Write out each of the rows below word for word, leaving out the pictures.

### Material for the task
_ _ _
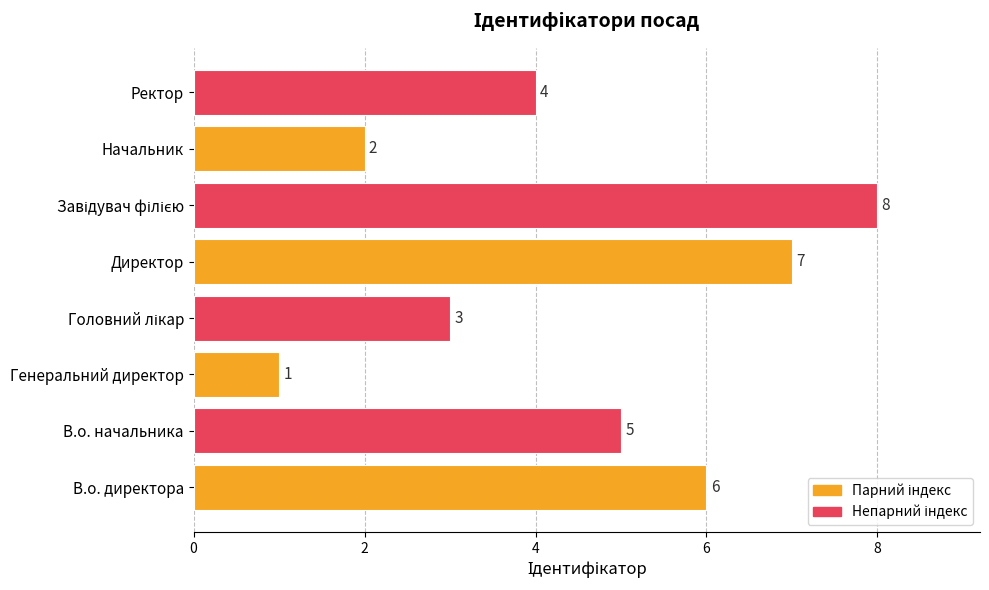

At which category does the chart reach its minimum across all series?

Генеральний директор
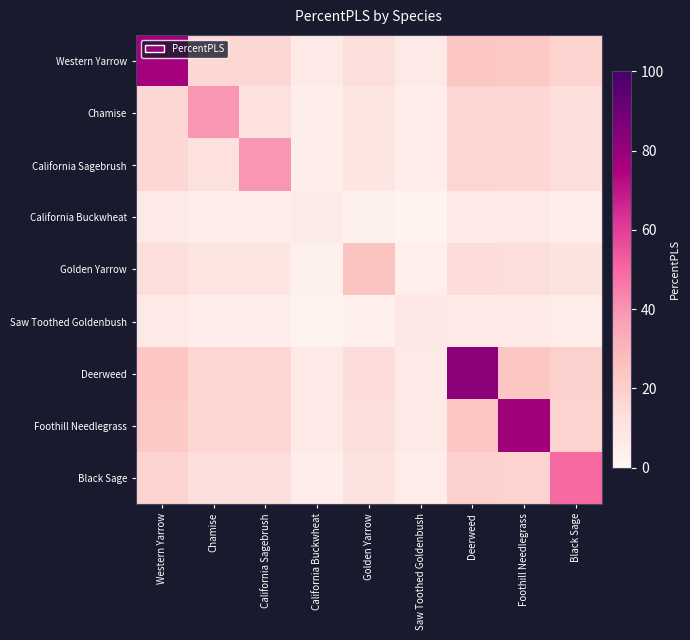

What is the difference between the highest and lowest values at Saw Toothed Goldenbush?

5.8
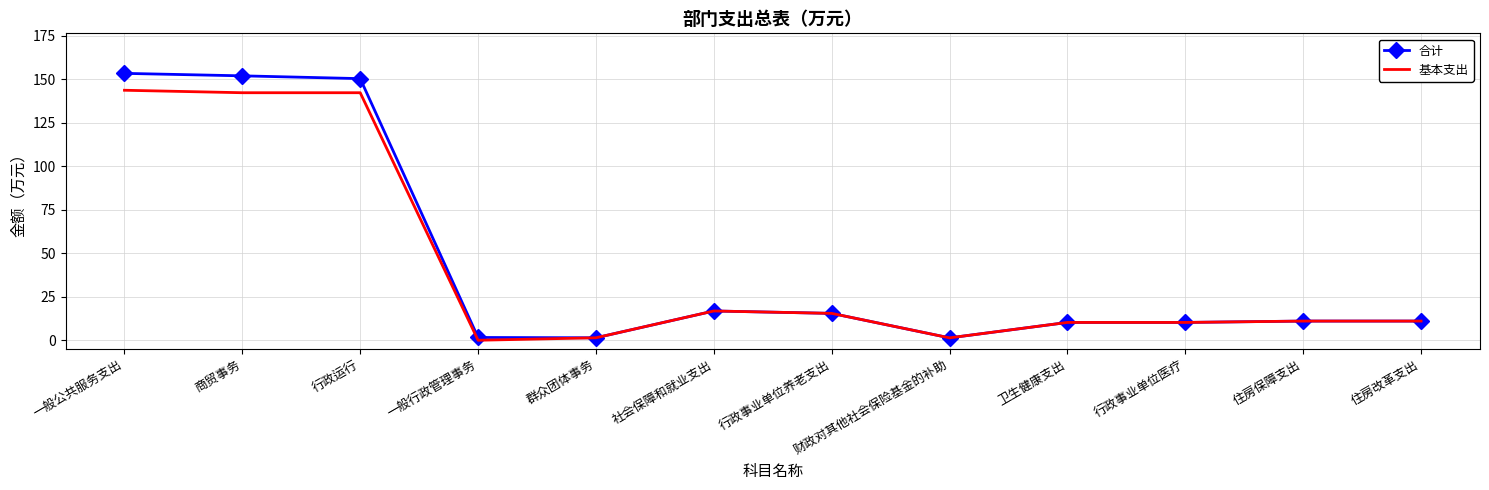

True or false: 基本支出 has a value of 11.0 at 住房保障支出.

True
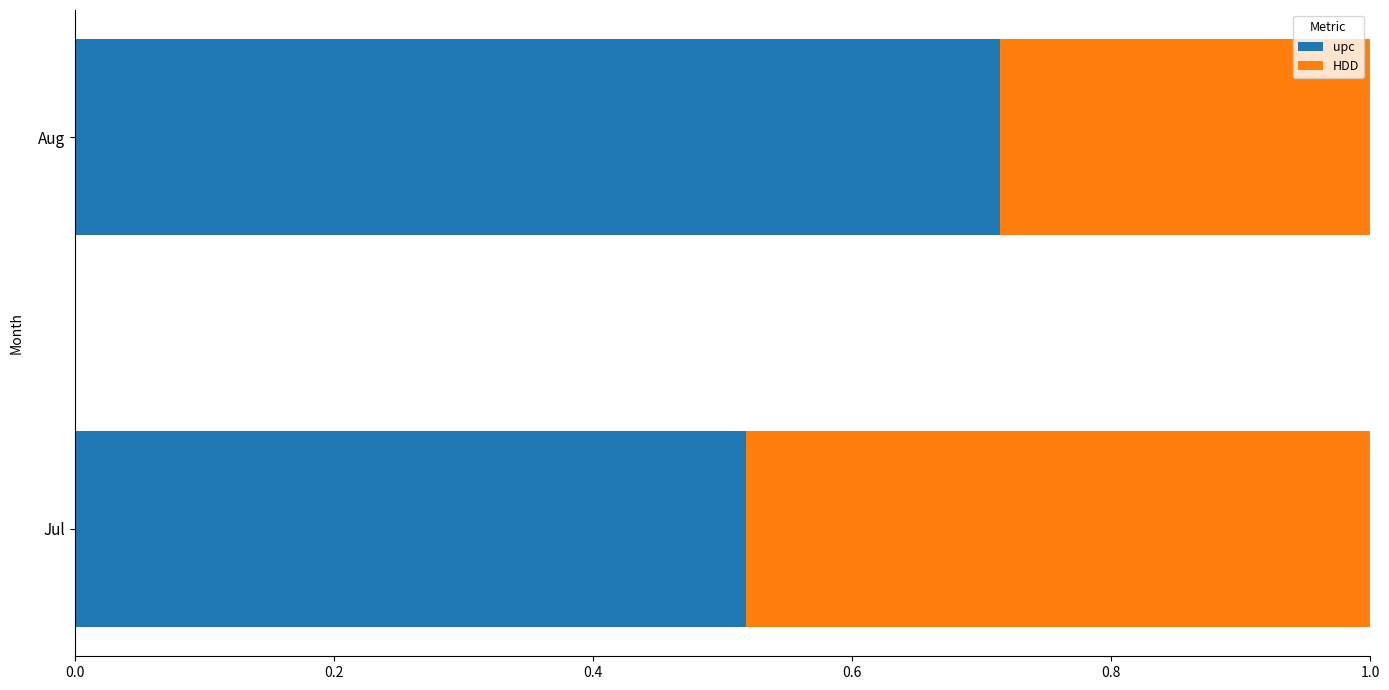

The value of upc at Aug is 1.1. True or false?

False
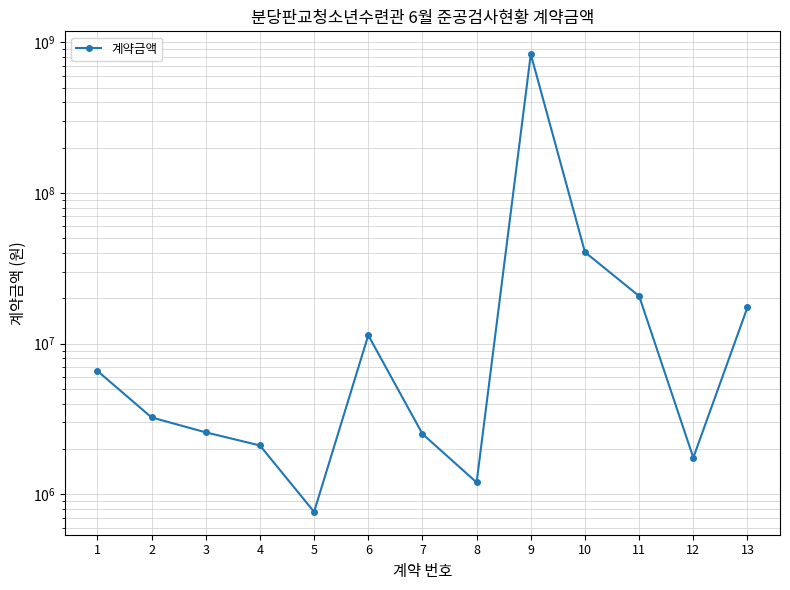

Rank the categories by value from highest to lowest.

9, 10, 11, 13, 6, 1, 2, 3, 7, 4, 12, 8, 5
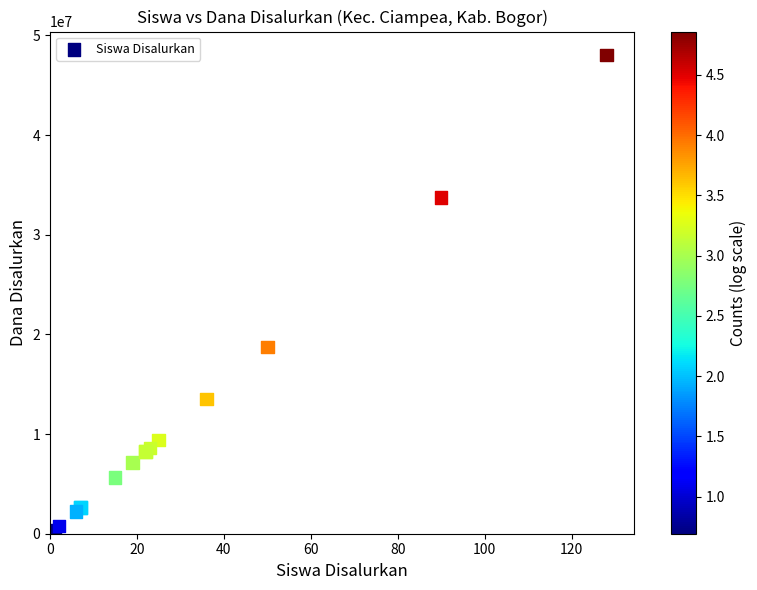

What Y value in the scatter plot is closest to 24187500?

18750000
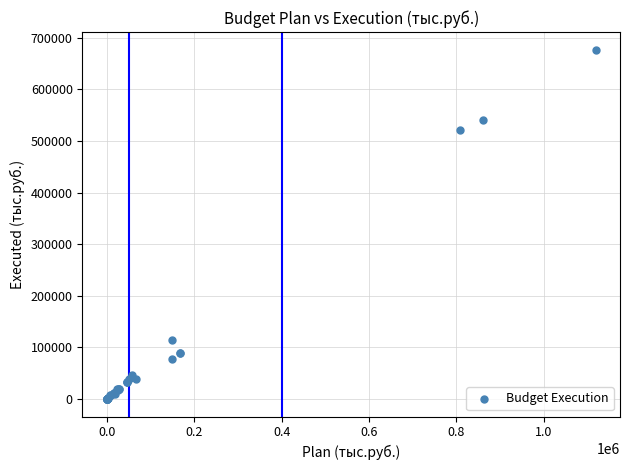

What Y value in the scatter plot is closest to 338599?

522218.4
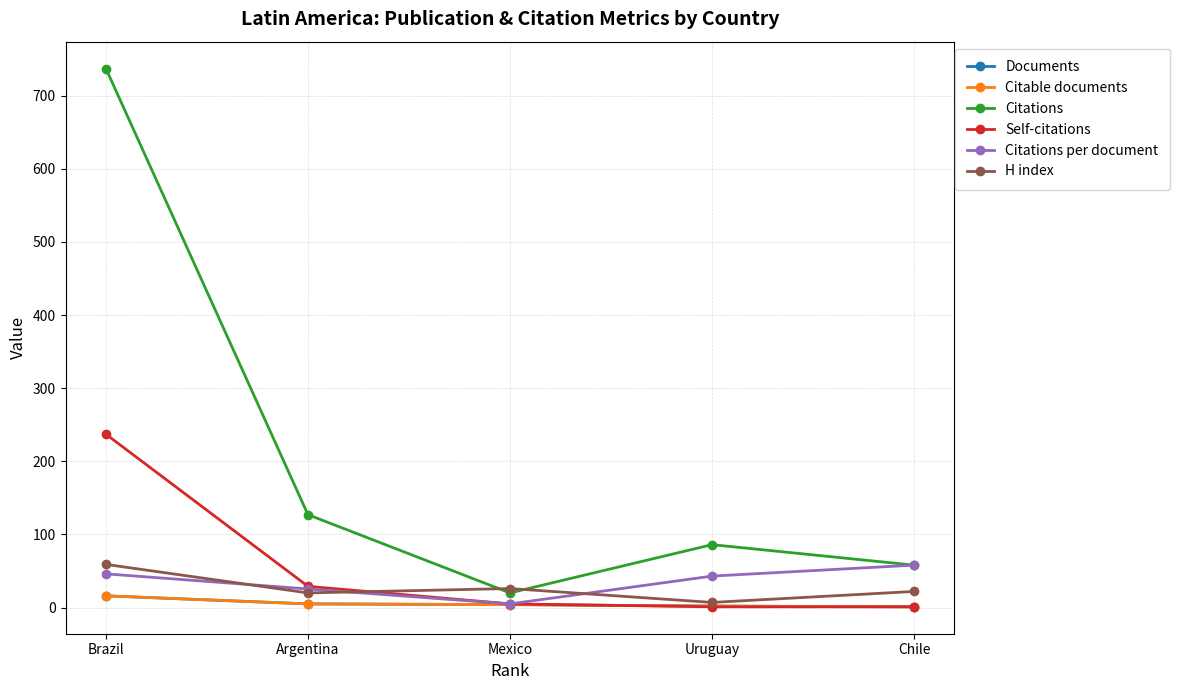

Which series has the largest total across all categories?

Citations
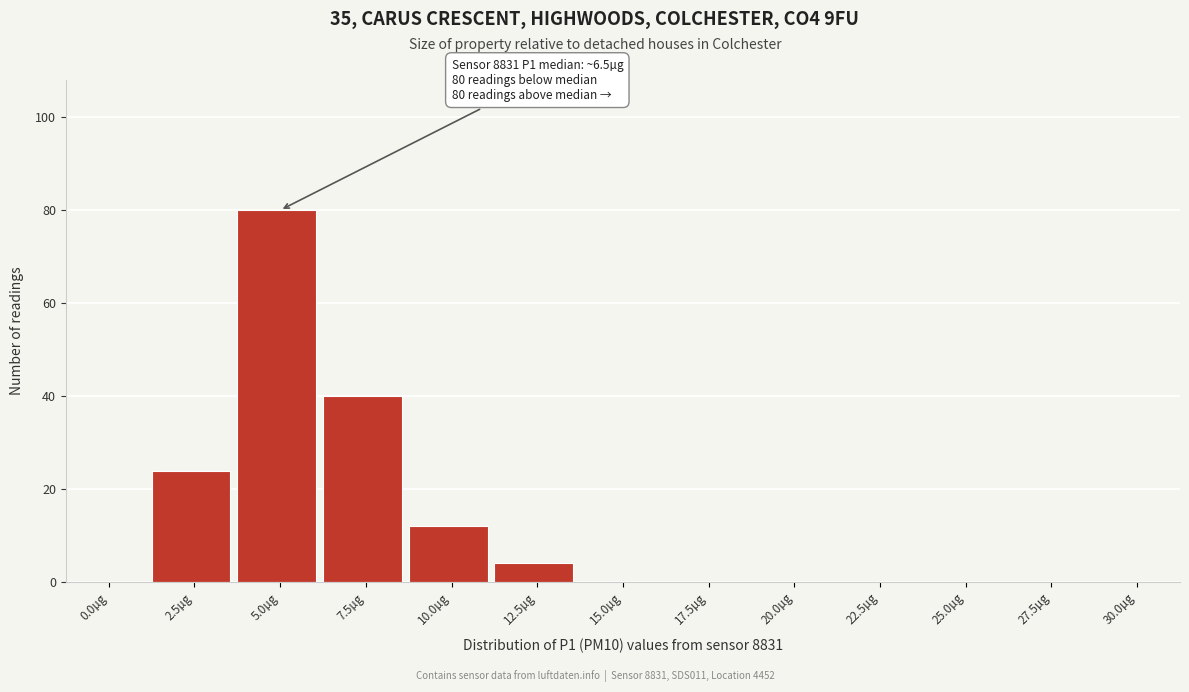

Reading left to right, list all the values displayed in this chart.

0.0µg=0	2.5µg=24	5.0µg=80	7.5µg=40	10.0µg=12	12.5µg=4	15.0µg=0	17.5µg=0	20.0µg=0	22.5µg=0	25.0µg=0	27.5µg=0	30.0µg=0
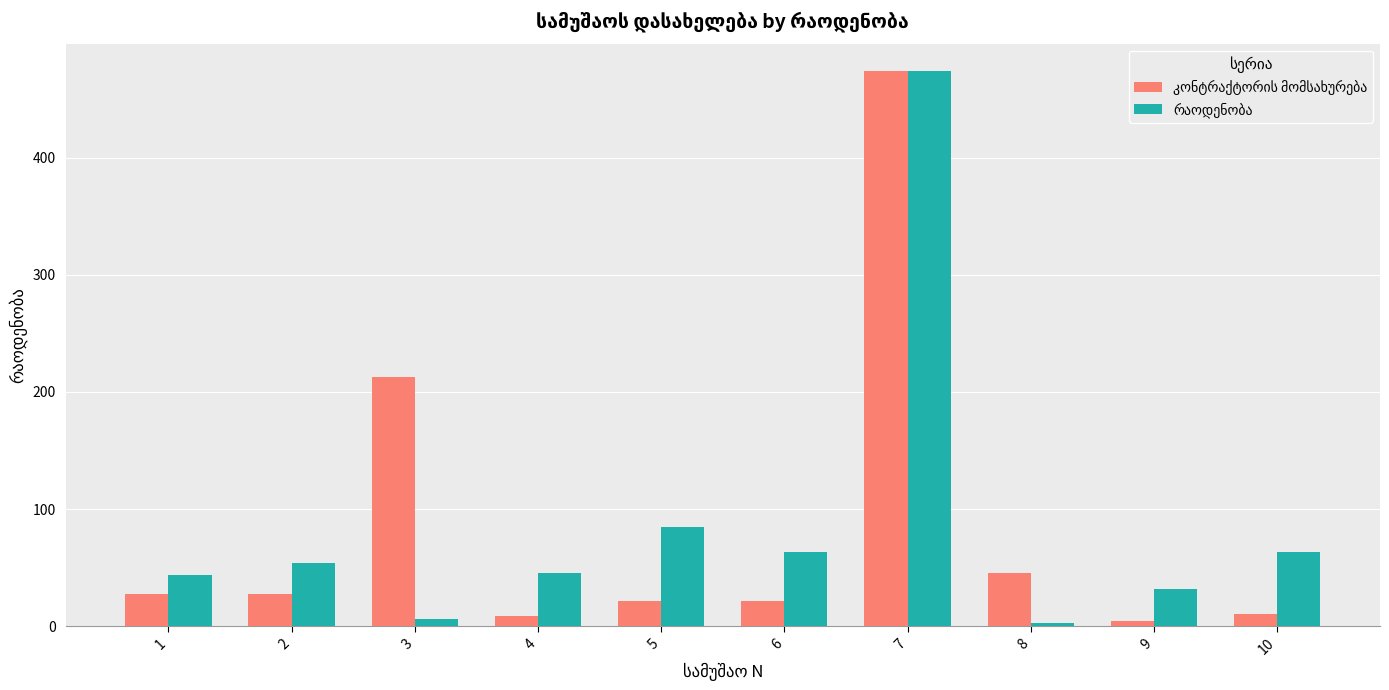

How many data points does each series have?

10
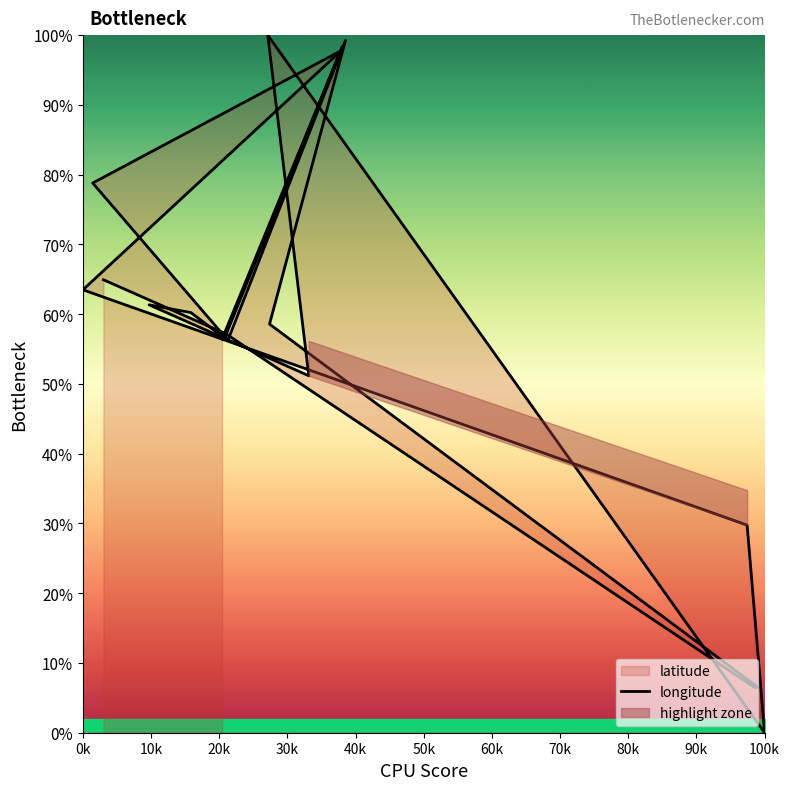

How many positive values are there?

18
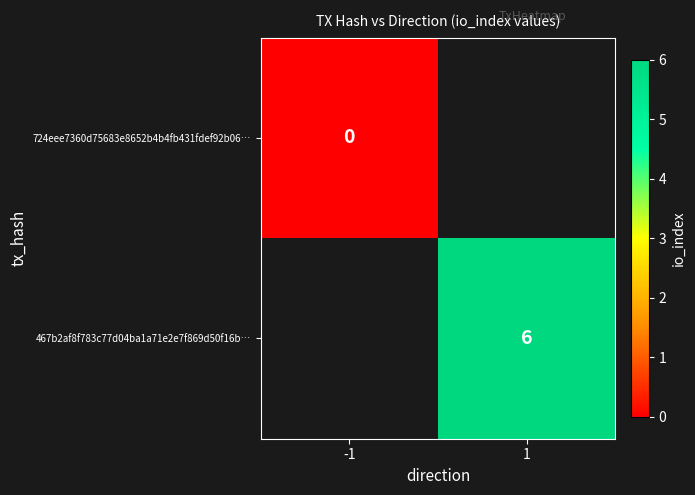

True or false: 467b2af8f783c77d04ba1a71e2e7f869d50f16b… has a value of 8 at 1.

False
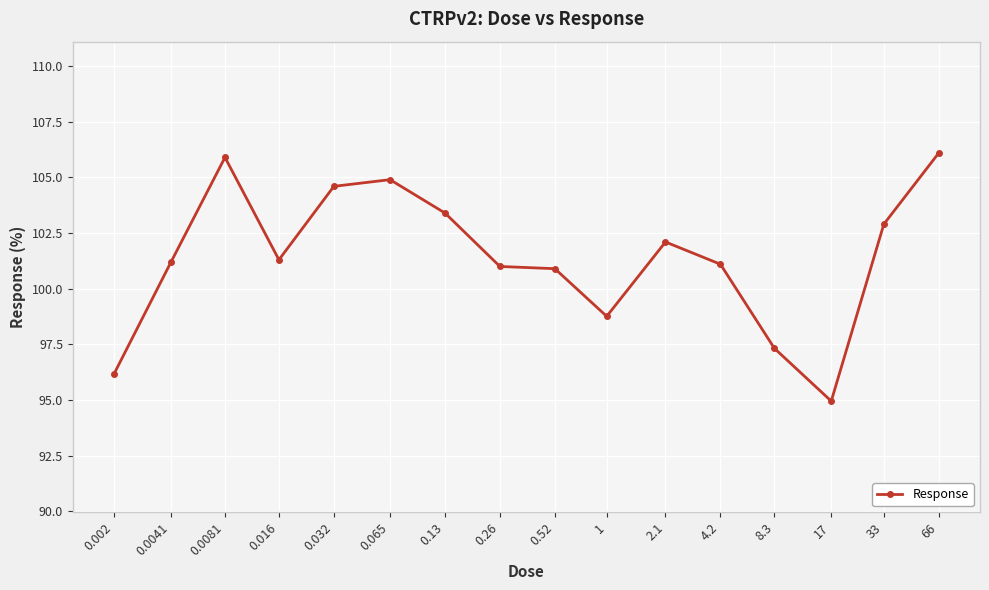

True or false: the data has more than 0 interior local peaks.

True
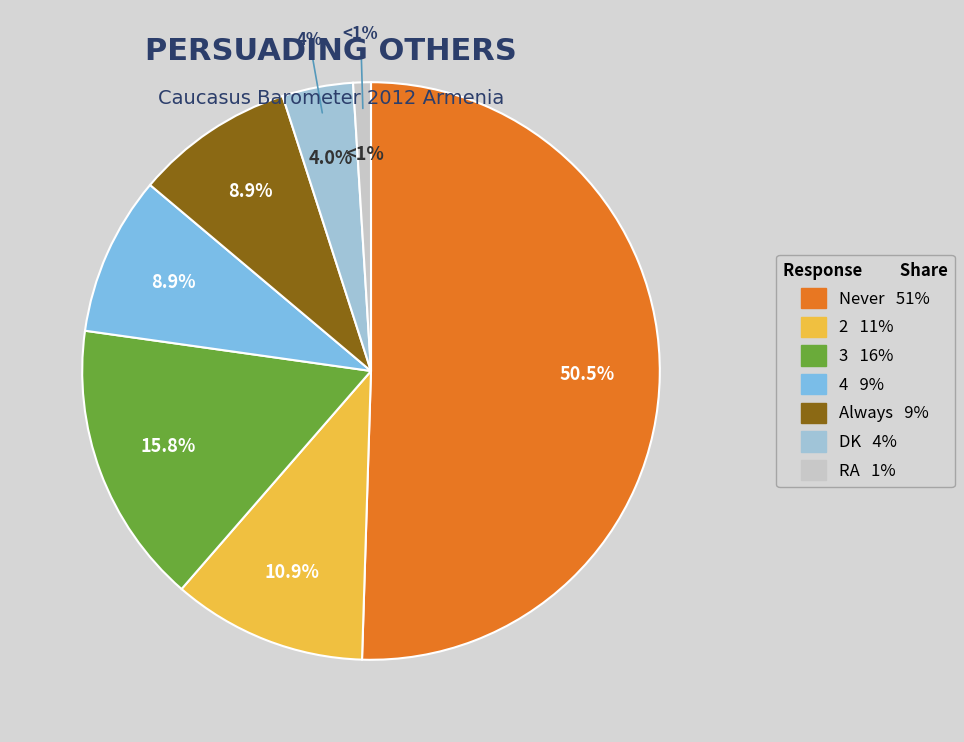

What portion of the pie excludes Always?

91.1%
_ _ _
### Result of this task
At which category does the chart reach its minimum across all series?

Генеральний директор

What is the difference between the highest and lowest values at Saw Toothed Goldenbush?

5.8

True or false: 基本支出 has a value of 11.0 at 住房保障支出.

True

The value of upc at Aug is 1.1. True or false?

False

Rank the categories by value from highest to lowest.

9, 10, 11, 13, 6, 1, 2, 3, 7, 4, 12, 8, 5

What Y value in the scatter plot is closest to 24187500?

18750000

What Y value in the scatter plot is closest to 338599?

522218.4

Which series has the largest total across all categories?

Citations

Reading left to right, list all the values displayed in this chart.

0.0µg=0	2.5µg=24	5.0µg=80	7.5µg=40	10.0µg=12	12.5µg=4	15.0µg=0	17.5µg=0	20.0µg=0	22.5µg=0	25.0µg=0	27.5µg=0	30.0µg=0

How many data points does each series have?

10

How many positive values are there?

18

True or false: 467b2af8f783c77d04ba1a71e2e7f869d50f16b… has a value of 8 at 1.

False

True or false: the data has more than 0 interior local peaks.

True

What portion of the pie excludes Always?

91.1%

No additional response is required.